The groups contend the U.S. Forest Service's proposed timber cuts would further endanger salmon populations in the region by raising water temperatures and adding sediment through erosion.
The suit was filed in Sacramento federal court to block logging of 744 acres of old forest along the federally designated wild and scenic river about 55 miles southwest of Yreka near the Klamath Mountains towns of Sawyers Bar, Forks of Salmon, and Cecilville.
The suit alleges the latest proposed logging would add to damage already done by three other recent projects in the Salmon River's watershed. Those timber harvests were the targets of environmental lawsuits and tree-sitters two years ago.
Forest Service spokeswoman Janice Gauthier said she couldn't comment on pending litigation, nor had the service had time to review the suit.
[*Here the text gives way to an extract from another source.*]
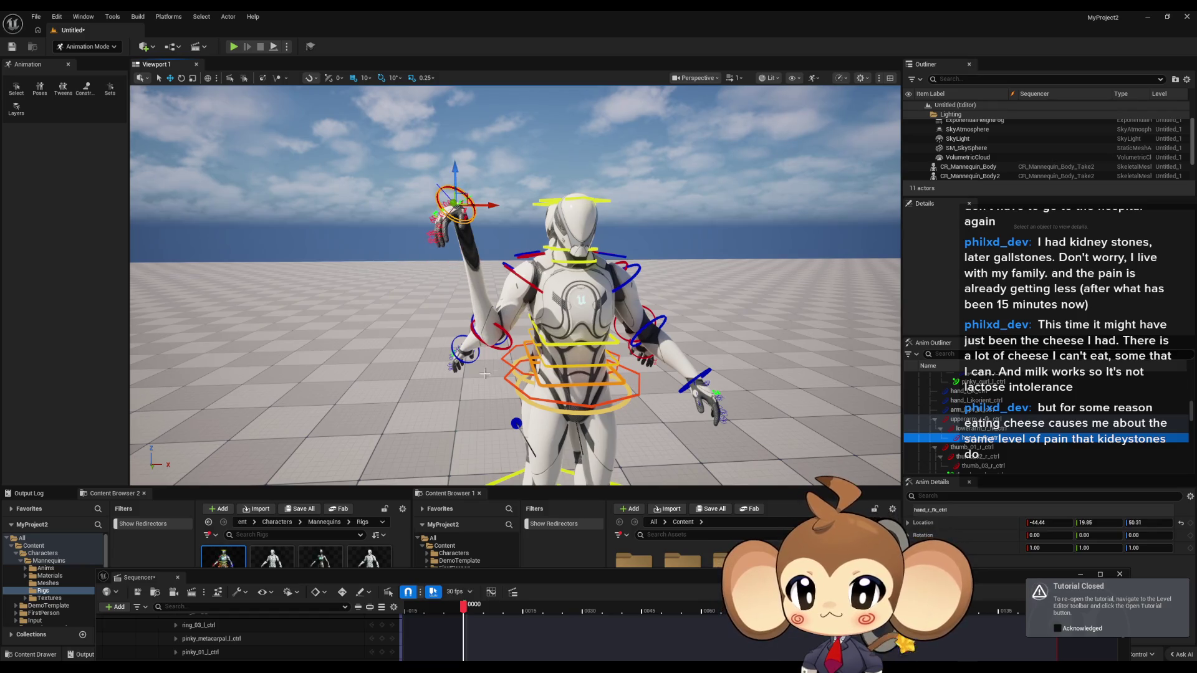
left_click(580, 293)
But the forest service said in its plan and appeals decisions that the timber sale is aimed at thinning smaller, fire-prone trees to protect larger, fire-resistant trees and open the forest canopy.
The environmental groups contend the service is being deceptive, and the areas marked for logging "are primarily large-diameter old-growth canopy trees and wildlife snags rather than the smaller and intermediate trees."
"Virtually every old growth tree is marked for logging," alleged George Sexton, conservation director of Ashland, Ore.-based Klamath Siskiyou Wildlands Center, one of the nonprofit groups that sued. "They're going after old growth that the Fish and Wildlife Service says is critical to maintaining habitat for an endangered species, the northern spotted owl."
Many of those trees are three to five feet in diameter, he said.
The Klamath Forest Alliance and Environmental Protection Information Center joined in the suit alleging the timber cut violates the Klamath National Forest's management plan and regulations for protecting old-growth trees within the owl's habitat.